Gastarbeiterroute is a German language slang term originating in the 1970s. It referred to the former European route 5, which started in Munich and terminated in either Istanbul or Thessaloniki. In summer, as well as for Christmas and Easter, so-called gastarbeiters working in West Germany, Austria and Western Europe would drive their automobiles south on the gastarbeiterroute through Austria and Yugoslavia to their countries of origin. It was notoriously dangerous for drivers and passengers who traveled on congested roads not suited to such heavy traffic.
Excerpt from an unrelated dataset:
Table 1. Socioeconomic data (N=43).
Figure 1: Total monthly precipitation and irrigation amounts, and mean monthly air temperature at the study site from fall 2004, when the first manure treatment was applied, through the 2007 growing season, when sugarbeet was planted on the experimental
The route ran from Munich on the German Bundesautobahn 8 to Salzburg and further southwards on the Austrian Tauern Autobahn, which then ended at Golling at the northern rim of the Alps. Drivers had to take the highway (Bundesstraße) to Bischofshofen, Radstadt, and through the Enns valley to Liezen, Leoben, Bruck an der Mur, and Graz. The route passed the Austrian–Yugoslav border at Spielfeld and ran further south to Maribor, Varaždin, and Zagreb. From Zagreb, the notorious Brotherhood and Unity Highway (Autoput) led to Belgrad and Niš, where the route forked: one branch led via Skopje and Evzoni to Thessaloniki, the other branch ran southeastwards along the ancient Via Militaris through Bulgaria to Istanbul.